I've never used the phrase "puppet show" with an attending connotation that it properly describes US politics. I'm not nearly that cynical. But I do acknowledge that democracy waxes and wanes and that we are often on or near the precipice where democratic norms and institutions can be seriously degraded. One element that saves us are all those people in and around government who work very hard to keep things on an even keel. Another, of course, is citizens who work to the same end. Another is people in news media who (as the cliche has it) afflict the comfortable and comfort the afflicted.

President Sanders? I've read nothing that has led me to conclude that he would have won the last election or that if he had won, he might have much room to implement his policy notions.
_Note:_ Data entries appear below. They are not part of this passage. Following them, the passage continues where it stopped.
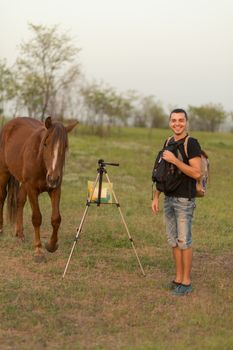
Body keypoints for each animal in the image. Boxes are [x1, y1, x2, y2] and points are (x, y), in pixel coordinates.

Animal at [0, 117, 78, 260]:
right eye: (45, 144)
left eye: (65, 146)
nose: (53, 178)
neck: (41, 162)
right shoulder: (32, 189)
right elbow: (37, 218)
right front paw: (38, 250)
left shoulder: (55, 189)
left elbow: (56, 218)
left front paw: (51, 245)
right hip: (4, 172)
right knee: (2, 197)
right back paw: (1, 229)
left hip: (24, 182)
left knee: (19, 201)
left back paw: (20, 234)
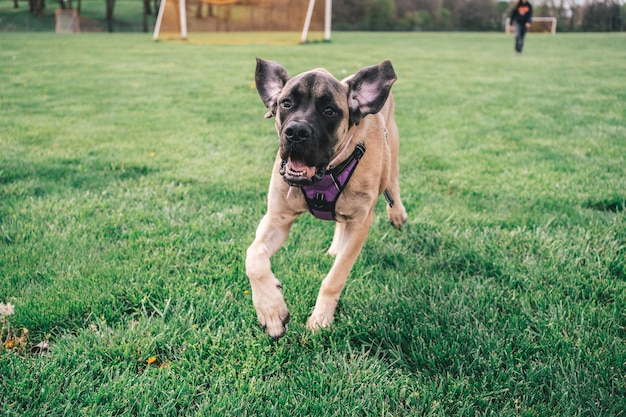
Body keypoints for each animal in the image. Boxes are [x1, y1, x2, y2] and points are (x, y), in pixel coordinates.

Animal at [244, 58, 404, 338]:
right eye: (286, 103)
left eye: (330, 111)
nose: (296, 132)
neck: (323, 175)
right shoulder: (277, 217)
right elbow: (253, 256)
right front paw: (271, 311)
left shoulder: (360, 223)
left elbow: (335, 278)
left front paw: (320, 318)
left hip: (392, 148)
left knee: (392, 181)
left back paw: (397, 213)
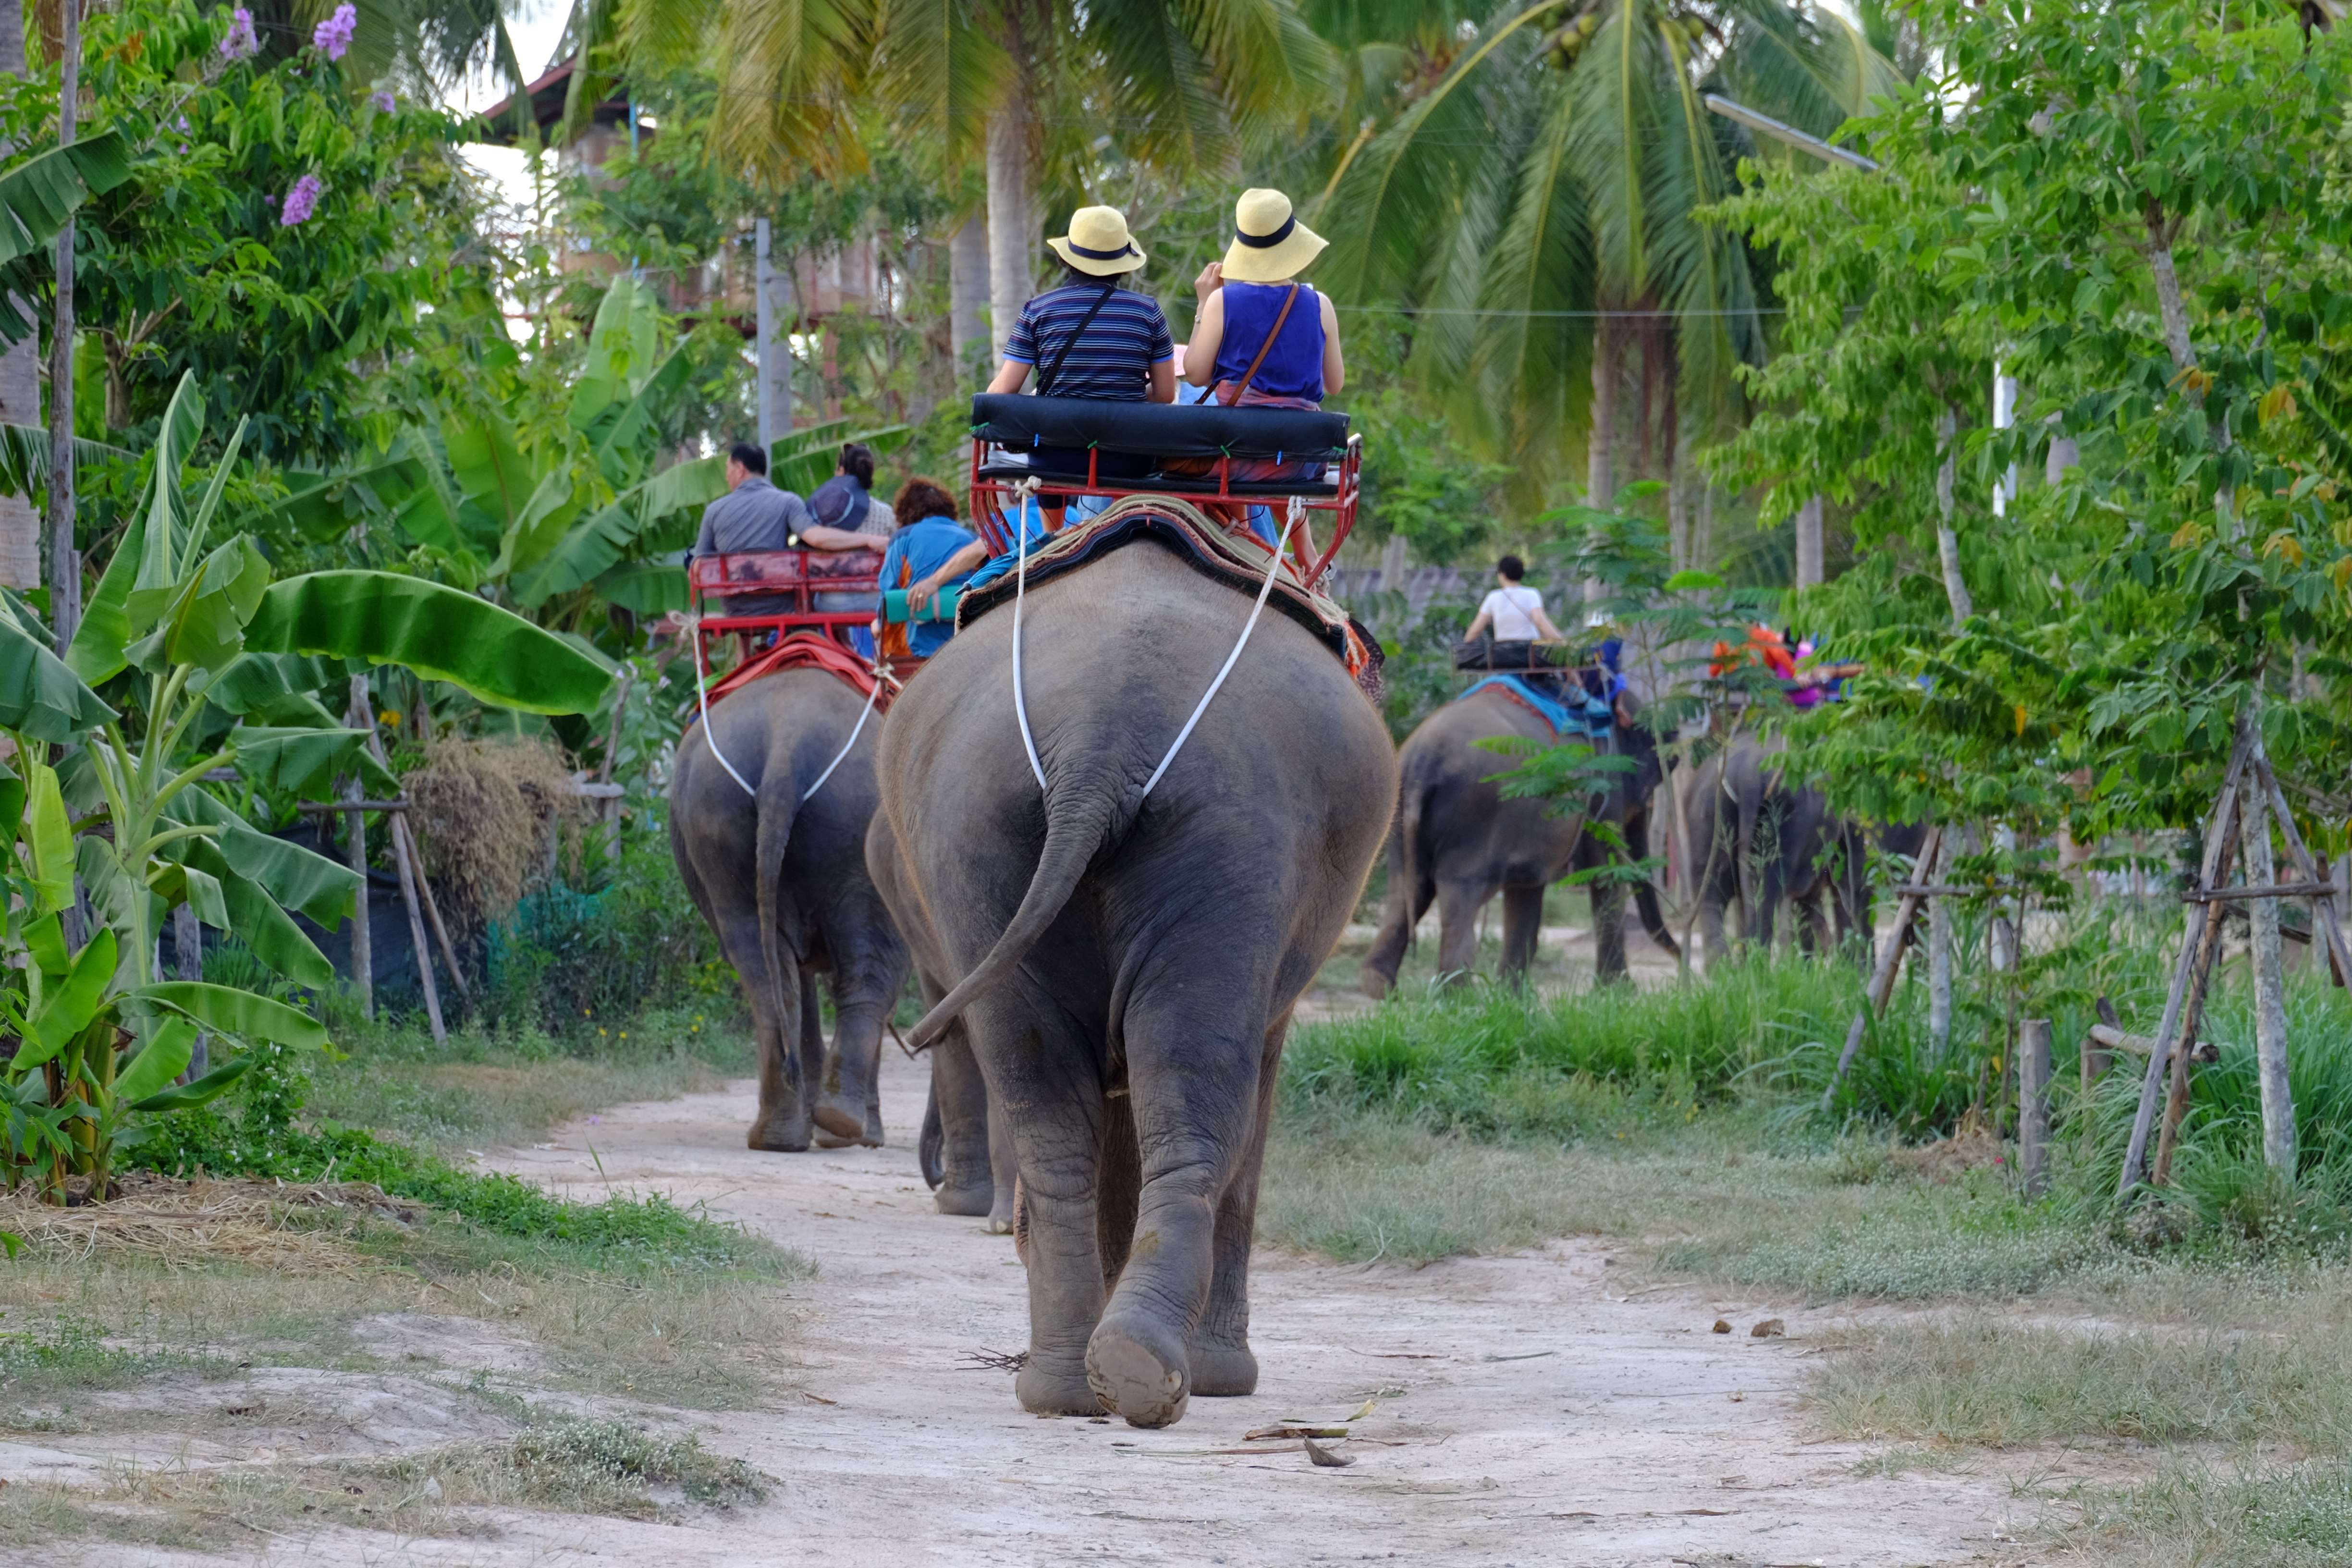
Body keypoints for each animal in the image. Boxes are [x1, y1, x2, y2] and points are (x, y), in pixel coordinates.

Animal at [670, 667, 911, 1152]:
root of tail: (786, 743)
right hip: (862, 825)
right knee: (872, 971)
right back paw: (842, 1126)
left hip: (715, 823)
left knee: (764, 974)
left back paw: (780, 1135)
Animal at [871, 540, 1395, 1428]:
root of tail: (1097, 744)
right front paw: (1216, 1376)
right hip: (1230, 837)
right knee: (1197, 1082)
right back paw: (1160, 1373)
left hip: (978, 833)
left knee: (1044, 1088)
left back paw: (1078, 1382)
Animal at [1360, 683, 1676, 997]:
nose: (1679, 955)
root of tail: (1422, 762)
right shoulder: (1602, 788)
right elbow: (1604, 873)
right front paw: (1621, 992)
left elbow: (1527, 890)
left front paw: (1512, 997)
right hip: (1475, 814)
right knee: (1459, 894)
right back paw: (1459, 994)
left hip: (1398, 816)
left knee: (1408, 890)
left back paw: (1380, 987)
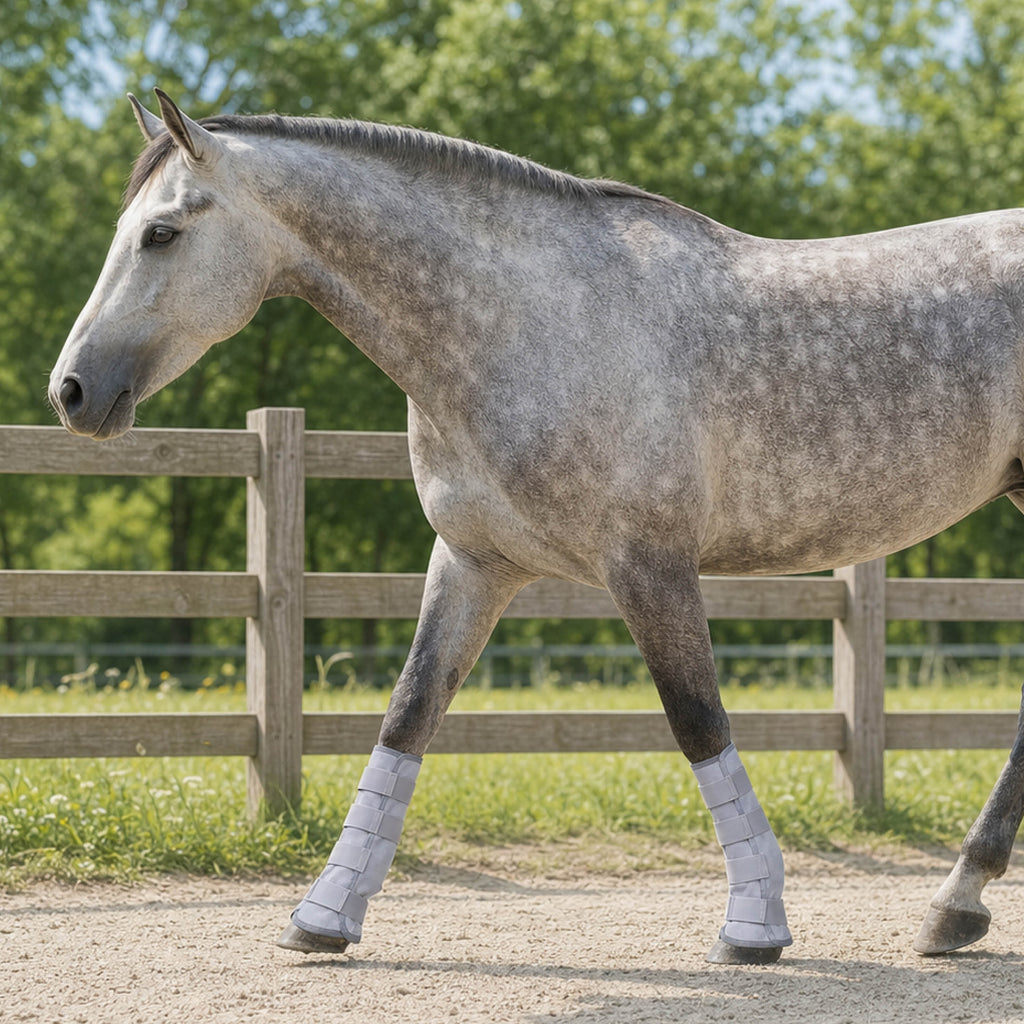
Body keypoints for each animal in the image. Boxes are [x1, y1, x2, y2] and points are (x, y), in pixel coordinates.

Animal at [49, 89, 1024, 964]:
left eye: (161, 233)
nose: (72, 392)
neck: (527, 322)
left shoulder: (650, 566)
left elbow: (697, 721)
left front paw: (754, 927)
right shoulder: (473, 563)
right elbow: (407, 717)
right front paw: (323, 915)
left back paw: (952, 903)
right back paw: (954, 909)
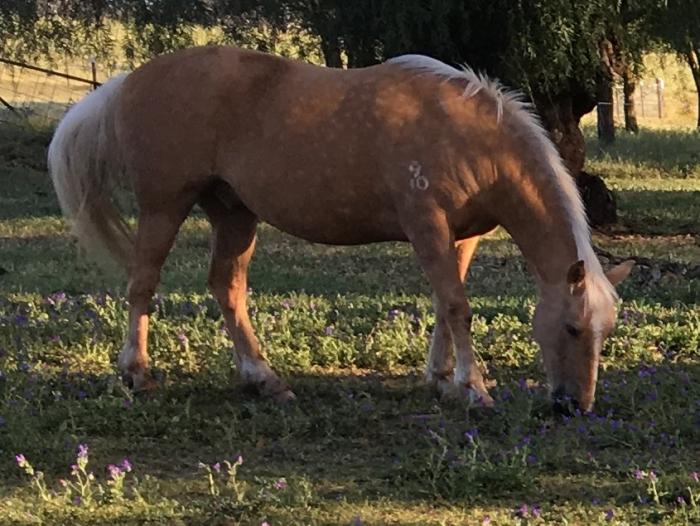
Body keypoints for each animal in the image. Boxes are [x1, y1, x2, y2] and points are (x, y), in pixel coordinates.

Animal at [48, 46, 633, 411]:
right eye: (572, 328)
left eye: (605, 331)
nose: (575, 406)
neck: (473, 135)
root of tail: (128, 80)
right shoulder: (427, 226)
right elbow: (458, 306)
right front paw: (474, 389)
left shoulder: (464, 236)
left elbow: (447, 307)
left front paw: (441, 380)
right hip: (164, 205)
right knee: (142, 285)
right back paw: (139, 375)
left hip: (234, 213)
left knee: (226, 287)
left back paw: (265, 381)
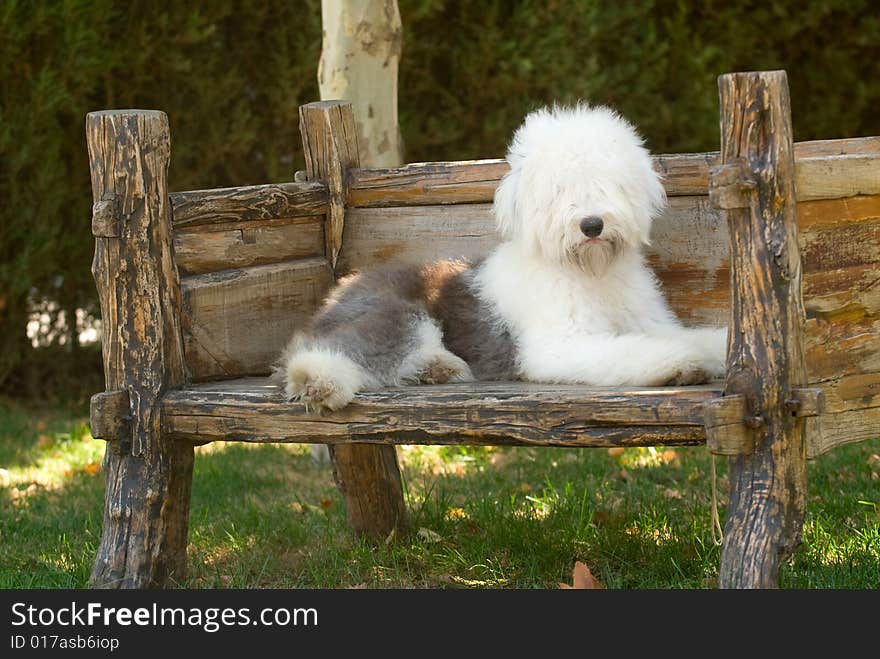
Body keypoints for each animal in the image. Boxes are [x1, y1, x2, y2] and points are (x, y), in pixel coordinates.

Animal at [278, 103, 724, 412]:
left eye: (606, 183)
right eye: (560, 189)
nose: (592, 225)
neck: (590, 273)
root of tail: (336, 293)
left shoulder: (649, 322)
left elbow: (688, 336)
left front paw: (714, 348)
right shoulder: (557, 345)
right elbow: (628, 352)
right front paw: (681, 363)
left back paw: (438, 369)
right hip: (394, 313)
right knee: (337, 350)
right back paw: (320, 381)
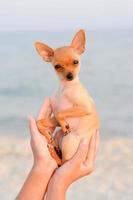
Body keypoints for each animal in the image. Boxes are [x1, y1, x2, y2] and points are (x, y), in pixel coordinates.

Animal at [34, 29, 99, 164]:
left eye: (76, 62)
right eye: (57, 66)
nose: (70, 76)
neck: (65, 88)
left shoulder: (84, 108)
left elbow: (61, 113)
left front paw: (65, 126)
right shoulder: (55, 119)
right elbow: (39, 122)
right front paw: (47, 135)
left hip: (69, 140)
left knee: (63, 162)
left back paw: (53, 152)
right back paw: (54, 149)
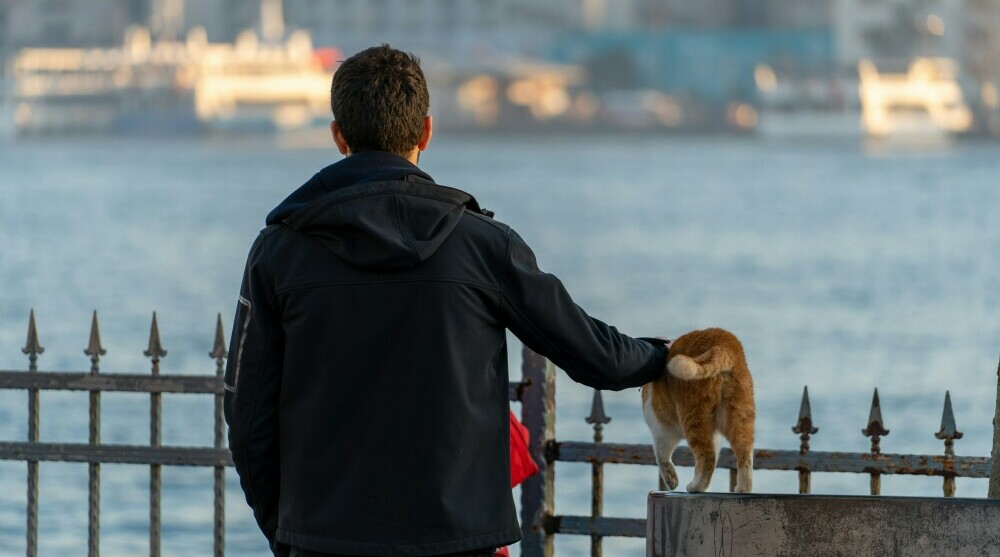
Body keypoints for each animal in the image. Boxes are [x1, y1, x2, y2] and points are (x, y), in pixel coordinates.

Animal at [644, 328, 752, 494]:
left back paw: (695, 487)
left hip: (693, 416)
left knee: (707, 457)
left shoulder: (661, 427)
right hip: (740, 416)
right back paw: (743, 488)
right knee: (744, 453)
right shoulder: (716, 436)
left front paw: (671, 480)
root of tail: (723, 346)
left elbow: (661, 455)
The institutionalized machinery that stands in his way is too entrenched, too wealthy, too powerful.

Not long ago, Chomsky noted in an interview that the most common question he is asked is, "What can I do to help?" He said, "It's the same as it has always been - get informed and join with others in activism". Implicit in this observation/recommendation is, I think, Chomsky's understanding that positive change happens incrementally, not via revolution (in the dramatic, immediate sense some hope for or imagine possible). And we should know this from the examples of every positive social movement I can think of. And even negative examples (modern conservatism from the Powell memo in the early 70s up to today).

When Sanders first announced, I had a mixed reaction. On the one hand, I thought it a good and necessary thing if the Dems could be moved further to the left (continuing the trajectory of Obama). On the other hand, I knew that the Republicans very much wanted to stand against Sanders rather than Clinton but past that, that they would effectively use Sanders as a means of attacking Clinton from the left so as to sew discord and dissent among Dem voters, promoting doubts about Clinton as a true rep of Dem values (100% predictable strategy). And they did.
0 Replies
 
ossobucotemp
 
  3  
Tue 22 Aug, 2017 08:28 pm
I don't remember what I ever thought about Karzai, good, bad, or indifferent back then, but I agree with him here:

http://www.politico.com/story/2017/08/22/trump-afghanistan-plan-hamid-karzai-241907
0 Replies
 
blatham
 
  4  
Tue 22 Aug, 2017 08:44 pm
Talk about surprising.
Quote:
Josh Marshall‏Verified account @joshtpm 5s5 seconds ago
So Trump called out the victimization of Jeff Lord (Nazi slogan firing) but not Heather Heyer.

Or not.
glitterbag
 
  4  
Tue 22 Aug, 2017 08:51 pm
@blatham,
Now Trump is flirting with pardoning Arpaio. He hasn't done it quite yet, but it looks like it could happen.

Oh any by the way, Trump has created one million jobs during his term (yes he actually said that)
glitterbag
 
  5  
Tue 22 Aug, 2017 08:54 pm
@glitterbag,
It looks like the entire cast from 'Deliverance' cheering behind Trump.